→ **Task to carry out**
Write out each of the following lines precisely, leaving out the pictures.

[Opening The data section]

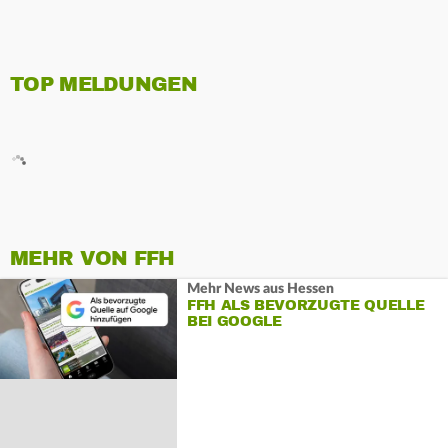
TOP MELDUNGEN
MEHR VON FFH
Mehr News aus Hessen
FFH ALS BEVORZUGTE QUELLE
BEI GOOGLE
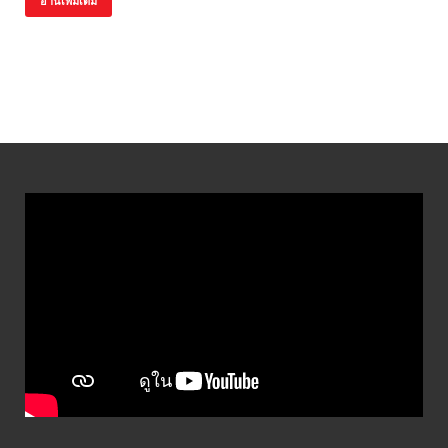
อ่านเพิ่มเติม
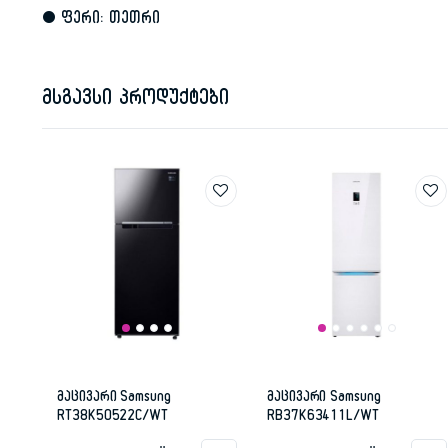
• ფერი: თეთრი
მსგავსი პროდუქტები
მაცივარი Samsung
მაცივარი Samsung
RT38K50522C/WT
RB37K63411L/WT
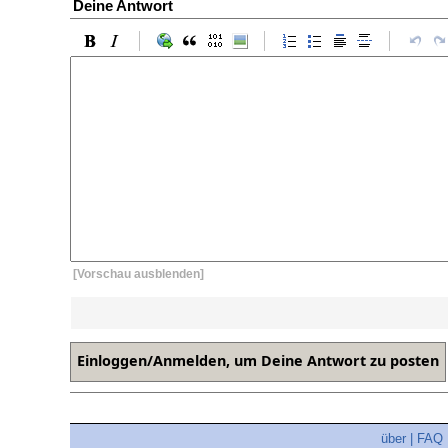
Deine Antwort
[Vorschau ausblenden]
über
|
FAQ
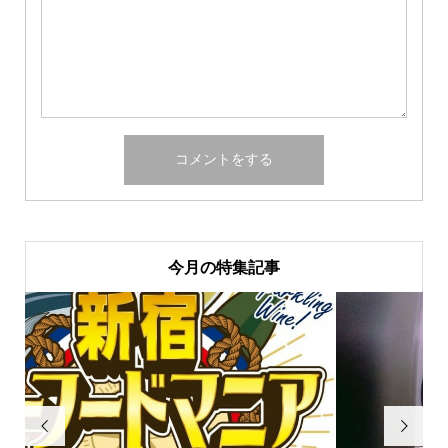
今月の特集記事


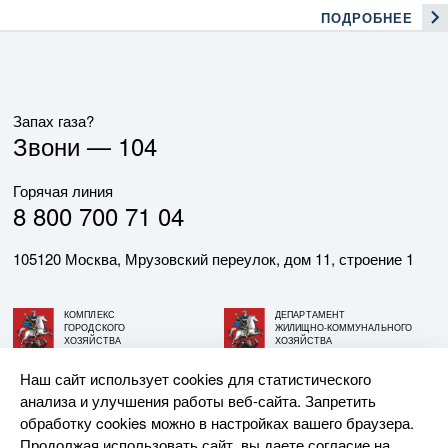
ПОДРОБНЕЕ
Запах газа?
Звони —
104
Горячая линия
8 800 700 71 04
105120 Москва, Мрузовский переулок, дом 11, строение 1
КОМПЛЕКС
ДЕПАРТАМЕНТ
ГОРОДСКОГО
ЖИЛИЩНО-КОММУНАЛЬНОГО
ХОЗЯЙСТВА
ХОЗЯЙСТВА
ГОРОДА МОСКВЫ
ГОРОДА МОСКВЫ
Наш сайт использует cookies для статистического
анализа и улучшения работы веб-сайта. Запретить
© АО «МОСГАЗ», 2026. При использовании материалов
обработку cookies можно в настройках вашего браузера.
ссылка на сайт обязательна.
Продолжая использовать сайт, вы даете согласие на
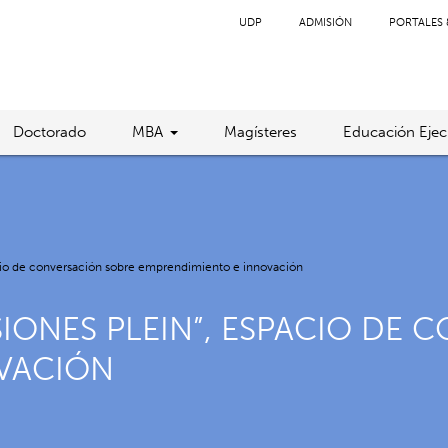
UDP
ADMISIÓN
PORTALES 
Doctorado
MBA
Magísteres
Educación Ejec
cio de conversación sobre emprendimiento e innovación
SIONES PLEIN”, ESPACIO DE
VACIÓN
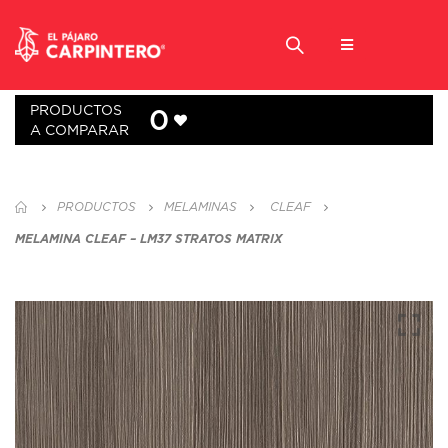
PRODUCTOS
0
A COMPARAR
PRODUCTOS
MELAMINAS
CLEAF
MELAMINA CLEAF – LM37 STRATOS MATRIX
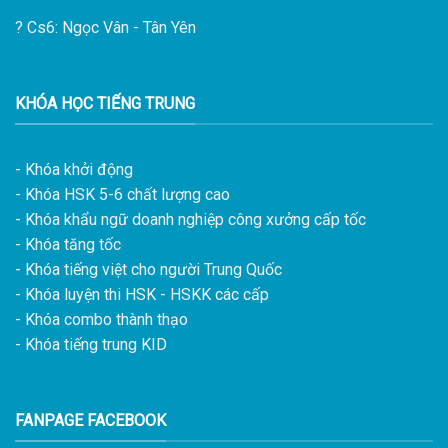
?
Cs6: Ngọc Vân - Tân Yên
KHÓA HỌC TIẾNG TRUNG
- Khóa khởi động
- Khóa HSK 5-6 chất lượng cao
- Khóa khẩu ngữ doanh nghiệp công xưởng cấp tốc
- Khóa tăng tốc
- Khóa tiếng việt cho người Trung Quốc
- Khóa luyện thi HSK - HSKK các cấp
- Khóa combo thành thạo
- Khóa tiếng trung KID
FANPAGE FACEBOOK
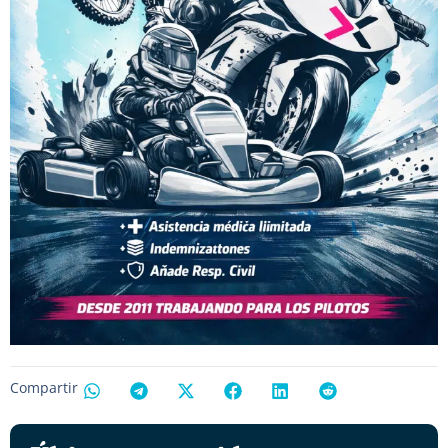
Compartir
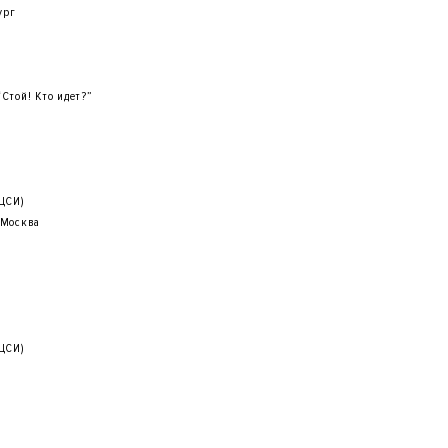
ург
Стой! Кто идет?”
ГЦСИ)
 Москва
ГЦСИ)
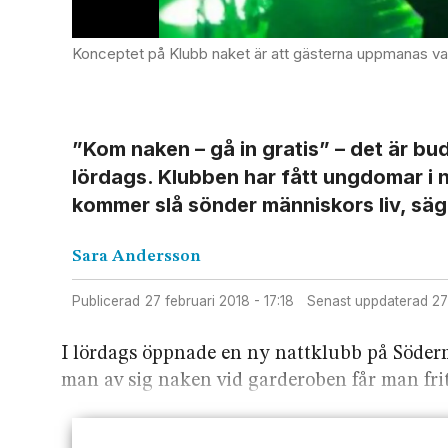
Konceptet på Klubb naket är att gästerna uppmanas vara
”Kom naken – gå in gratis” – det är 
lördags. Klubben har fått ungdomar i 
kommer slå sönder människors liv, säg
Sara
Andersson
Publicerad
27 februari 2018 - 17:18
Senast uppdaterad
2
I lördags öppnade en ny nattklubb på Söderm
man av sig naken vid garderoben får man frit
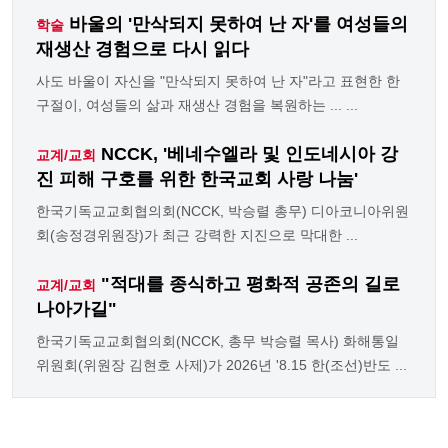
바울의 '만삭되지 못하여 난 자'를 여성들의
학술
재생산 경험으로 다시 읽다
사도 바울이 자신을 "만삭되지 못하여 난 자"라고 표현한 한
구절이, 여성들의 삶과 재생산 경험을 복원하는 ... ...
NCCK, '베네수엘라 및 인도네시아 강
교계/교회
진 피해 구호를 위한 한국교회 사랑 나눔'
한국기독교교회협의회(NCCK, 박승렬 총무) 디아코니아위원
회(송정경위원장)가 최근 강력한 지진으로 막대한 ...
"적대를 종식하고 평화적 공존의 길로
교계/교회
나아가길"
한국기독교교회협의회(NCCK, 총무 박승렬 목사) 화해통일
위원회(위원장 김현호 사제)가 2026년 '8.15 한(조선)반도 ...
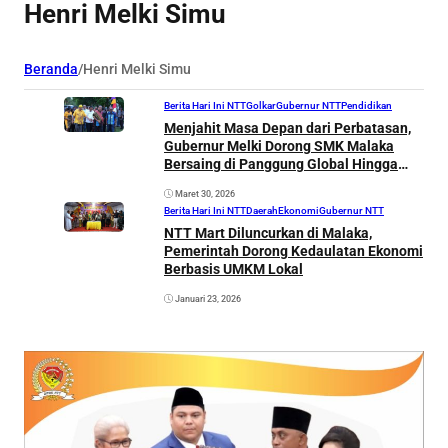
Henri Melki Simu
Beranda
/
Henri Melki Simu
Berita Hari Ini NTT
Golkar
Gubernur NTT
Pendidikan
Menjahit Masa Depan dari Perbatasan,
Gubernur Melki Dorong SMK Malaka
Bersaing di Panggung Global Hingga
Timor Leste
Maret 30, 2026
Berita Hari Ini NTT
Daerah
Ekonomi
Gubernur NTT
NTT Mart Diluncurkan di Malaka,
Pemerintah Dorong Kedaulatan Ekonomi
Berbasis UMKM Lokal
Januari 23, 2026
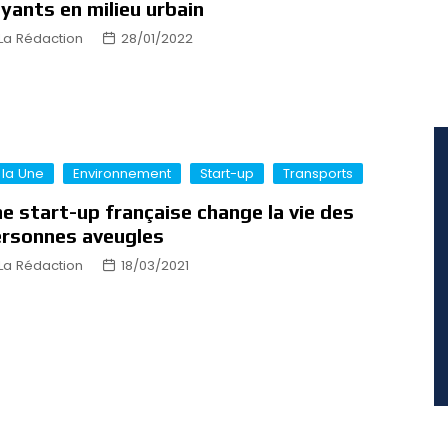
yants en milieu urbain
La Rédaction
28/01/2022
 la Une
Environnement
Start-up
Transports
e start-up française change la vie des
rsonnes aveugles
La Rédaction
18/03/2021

[Closing The data section]

→ **Answer space**
TOP MELDUNGEN
MEHR VON FFH
Mehr News aus Hessen
FFH ALS BEVORZUGTE QUELLE
BEI GOOGLE
อ่านเพิ่มเติม
• ფერი: თეთრი
მსგავსი პროდუქტები
მაცივარი Samsung
მაცივარი Samsung
RT38K50522C/WT
RB37K63411L/WT
Deine Antwort
[Vorschau ausblenden]
über
|
FAQ
今月の特集記事


ПОДРОБНЕЕ
Запах газа?
Звони —
104
Горячая линия
8 800 700 71 04
105120 Москва, Мрузовский переулок, дом 11, строение 1
КОМПЛЕКС
ДЕПАРТАМЕНТ
ГОРОДСКОГО
ЖИЛИЩНО-КОММУНАЛЬНОГО
ХОЗЯЙСТВА
ХОЗЯЙСТВА
ГОРОДА МОСКВЫ
ГОРОДА МОСКВЫ
Наш сайт использует cookies для статистического
анализа и улучшения работы веб-сайта. Запретить
© АО «МОСГАЗ», 2026. При использовании материалов
обработку cookies можно в настройках вашего браузера.
ссылка на сайт обязательна.
Продолжая использовать сайт, вы даете согласие на
UDP
ADMISIÓN
PORTALES 
Doctorado
MBA
Magísteres
Educación Ejec
cio de conversación sobre emprendimiento e innovación
SIONES PLEIN”, ESPACIO DE
VACIÓN
PRODUCTOS
0
A COMPARAR
PRODUCTOS
MELAMINAS
CLEAF
MELAMINA CLEAF – LM37 STRATOS MATRIX
?
Cs6: Ngọc Vân - Tân Yên
KHÓA HỌC TIẾNG TRUNG
- Khóa khởi động
- Khóa HSK 5-6 chất lượng cao
- Khóa khẩu ngữ doanh nghiệp công xưởng cấp tốc
- Khóa tăng tốc
- Khóa tiếng việt cho người Trung Quốc
- Khóa luyện thi HSK - HSKK các cấp
- Khóa combo thành thạo
- Khóa tiếng trung KID
FANPAGE FACEBOOK
Compartir
ург
Стой! Кто идет?”
ГЦСИ)
 Москва
ГЦСИ)
Konceptet på Klubb naket är att gästerna uppmanas vara
”Kom naken – gå in gratis” – det är 
lördags. Klubben har fått ungdomar i 
kommer slå sönder människors liv, säg
Sara
Andersson
Publicerad
27 februari 2018 - 17:18
Senast uppdaterad
2
I lördags öppnade en ny nattklubb på Söderm
man av sig naken vid garderoben får man frit
바울의 '만삭되지 못하여 난 자'를 여성들의
학술
재생산 경험으로 다시 읽다
사도 바울이 자신을 "만삭되지 못하여 난 자"라고 표현한 한
구절이, 여성들의 삶과 재생산 경험을 복원하는 ... ...
NCCK, '베네수엘라 및 인도네시아 강
교계/교회
진 피해 구호를 위한 한국교회 사랑 나눔'
한국기독교교회협의회(NCCK, 박승렬 총무) 디아코니아위원
회(송정경위원장)가 최근 강력한 지진으로 막대한 ...
"적대를 종식하고 평화적 공존의 길로
교계/교회
나아가길"
한국기독교교회협의회(NCCK, 총무 박승렬 목사) 화해통일
위원회(위원장 김현호 사제)가 2026년 '8.15 한(조선)반도 ...
Henri Melki Simu
Beranda
/
Henri Melki Simu
Berita Hari Ini NTT
Golkar
Gubernur NTT
Pendidikan
Menjahit Masa Depan dari Perbatasan,
Gubernur Melki Dorong SMK Malaka
Bersaing di Panggung Global Hingga
Timor Leste
Maret 30, 2026
Berita Hari Ini NTT
Daerah
Ekonomi
Gubernur NTT
NTT Mart Diluncurkan di Malaka,
Pemerintah Dorong Kedaulatan Ekonomi
Berbasis UMKM Lokal
Januari 23, 2026
yants en milieu urbain
La Rédaction
28/01/2022
 la Une
Environnement
Start-up
Transports
e start-up française change la vie des
rsonnes aveugles
La Rédaction
18/03/2021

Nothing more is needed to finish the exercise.